Levanté la mirada, y en ese instante, el ruido del lugar desapareció. Todo se detuvo. O al menos así se sintió.

Frente a mí estaban los ojos más lindos que había visto en toda mi vida. Grises, intensos, como si pudieran ver más de lo que uno quiere mostrar. Para algunos eran perfectos. Para otros eran raros, un error de fábrica. Pero para mí, su heterocromía parcial no era un defecto. Era lo que lo hacía único. Esa mezcla de tonos en sus ojos me hacía pensar en cosas que no sabía que tenía guardadas. Como si un lado de él pudiera abrazarte y el otro empujarte al vacío.

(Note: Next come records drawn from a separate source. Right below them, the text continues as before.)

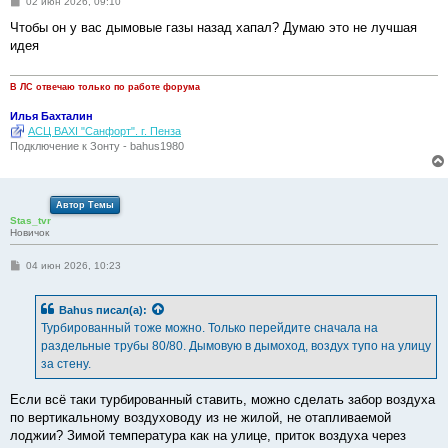
С
02 июн 2026, 09:10
о
о
Чтобы он у вас дымовые газы назад хапал? Думаю это не лучшая
б
идея
щ
е
н
и
В ЛС отвечаю только по работе форума
е
Илья Бахталин
АСЦ BAXI "Санфорт". г. Пенза
Подключение к Зонту - bahus1980
Автор Темы
Stas_tvr
Новичок
С
04 июн 2026, 10:23
о
о
б
Bahus
писал(а):
щ
е
Турбированный тоже можно. Только перейдите сначала на
н
раздельные трубы 80/80. Дымовую в дымоход, воздух тупо на улицу
и
е
за стену.
Если всё таки турбированный ставить, можно сделать забор воздуха
по вертикальному воздуховоду из не жилой, не отапливаемой
лоджии? Зимой температура как на улице, приток воздуха через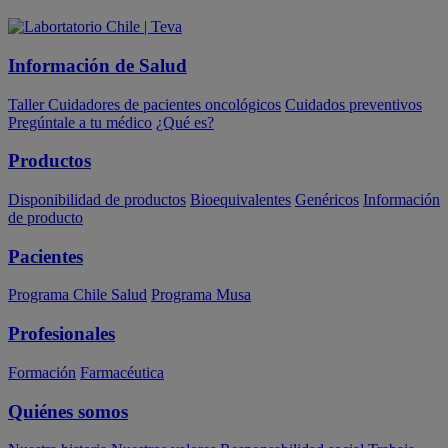
Información de Salud
Taller Cuidadores de pacientes oncológicos
Cuidados preventivos
Pregúntale a tu médico
¿Qué es?
Productos
Disponibilidad de productos
Bioequivalentes
Genéricos
Información
de producto
Pacientes
Programa Chile Salud
Programa Musa
Profesionales
Formación
Farmacéutica
Quiénes somos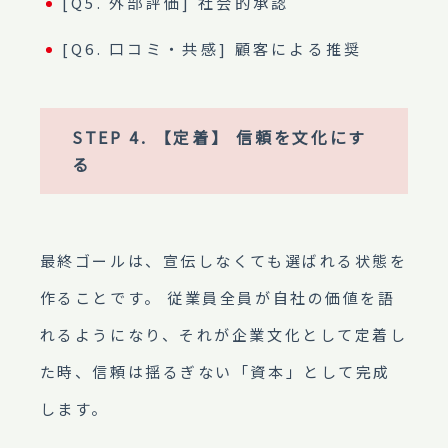
[Q5. 外部評価] 社会的承認
[Q6. 口コミ・共感] 顧客による推奨
STEP 4. 【定着】 信頼を文化にす
る
最終ゴールは、宣伝しなくても選ばれる状態を
作ることです。 従業員全員が自社の価値を語
れるようになり、それが企業文化として定着し
た時、信頼は揺るぎない「資本」として完成
します。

Y yo… yo ya estaba cayendo hace rato.

Éber llevaba una remera negra y un jeans rasgado, bien holgado, que le quedaba como si no le hubiera dado ni bola al momento de elegirlo, pero, aún así, le quedaba perfecto. Y el pelo… desordenado como siempre. Pero en él eso no era un descuido, era actitud. Ese quilombo en la cabeza le daba un aire único, como si no necesitara esforzarse para llamar la atención.

—¿Qué hacías, eh? ¿Estabas con alguna mina o qué? —lo jodió Dante, con una sonrisa pícara—. ¡Ahhh, estabas con una minita y no nos contaste!